Wetherby is among 43 million Americans with disabilities, according to the Americans with Disabilities Act (ADA), and their presence in every day life is becoming common, accepted and even welcomed. In the last decade, Americans have broadened their horizons regarding the disabled thanks to the 1990 passage of the ADA, disability awareness education and increased inclusion of the disabled in schools and businesses.

"Christopher Reeve has been a great example of what a disabled person can do," Wetherby says. Paralyzed from the neck down in a horse show-jumping accident in 1995, "Superman" Reeve has become an international crusader for spinal cord injury awareness and research. He's also returned to film both as an actor and director, and has become a sought-after speaker.

Wetherby is another example, and she's thrilled to enlighten her own little corner of the world. "I'm an education to those around me," she says. From Northwestern, to her children's schools to her church and neighborhood, Wetherby says, "People are curious when they see me and I want them to approach me. This way they learn about my disability and about me as a person."

She says her outgoing personality helps create an atmosphere of comfort and ease. "I use humor. I'm always laughing and like to see people laugh. Humor breaks down some of the barriers and makes me approachable. I also watch body language, which helps me gauge how to deal with people."

In the 13 years Wetherby has been living with her disability, she's gleaned insights into how to approach and get to know a disabled person. "Be open; don't be afraid to ask questions. Take the time to talk and be sure to listen. Don't be reluctant to ask how to help in case they ever need assistance or emergency help. And please, don't assume or be judgmental about a person or their disability. For example, some assume I was a smoker, but I wasn't. I'm on oxygen because of a lung dysfunction."

Since coming to Northwestern, Wetherby has discovered that her presence in classes, the library and cafeteria educates her fellow students as well as faculty and staff. "I believe God put me here so people could see me, meet me and be aware of those of us with disabilities," she explains. "I'm here to let students know it's okay to get to know me. I'm comfortable with this; they can be, too. A lot of students have never been exposed to a person with a disability, so it's good that I'm here."

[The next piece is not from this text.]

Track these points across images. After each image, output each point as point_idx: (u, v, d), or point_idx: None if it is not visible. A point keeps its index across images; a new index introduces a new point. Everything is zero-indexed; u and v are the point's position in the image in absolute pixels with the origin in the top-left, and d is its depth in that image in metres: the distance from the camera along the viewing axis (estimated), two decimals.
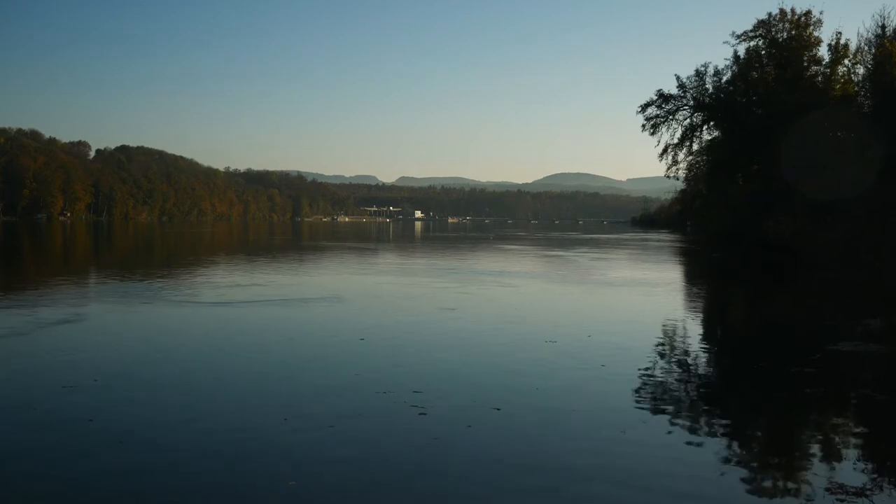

Wetherby has learned a lot in the process as well. When she began student teaching at a local middle school, she was a bit uncomfortable dealing with all her equipment and students' reactions. "My supervisor told me to be straight with the kids and explain what happened," she recalls. "They are naturally curious and need to know. After that, we were all just fine."

Wetherby and other disabled students at Northwestern have an advocate in the Disability Office of Support Services (DOSS). Like similar programs in colleges across the country, DOSS offers peer helpers and tutoring, alternative testing conditions, accessibility support, study skills and strategies, room accommodations and parent advocacy among many other services.

Dr. Yvonne Redmond-Brown, DOSS director, says the department's services are for the entire college, not just disabled students. "We encourage fellowship and connectedness of the disabled within the entire campus. We are here to help everyone learn about the everyday struggles and limitations so we all can understand and support each other."

One vehicle Dr. Redmond-Brown has implemented is DOSS Awareness Week held each fall on Northwestern's campus. The week provides opportunities for students, faculty and staff to focus on learning styles and challenges, college transitions and resources. Events include panel discussions, workshops, class sessions and lunchtime chats with guests who have met life's challenges through their disabilities. "It's an opportunity to grow through fellowship," Redmond-Brown says.

Wetherby admits she's had some personal challenges on campus, from sitting idle during lunch while her cart's battery recharges to calling her teenager to bring a replacement oxygen tank to campus. "We all have disabilities, some are visible and some are invisible," she says. "But disabilities are only as challenging as our minds let them be."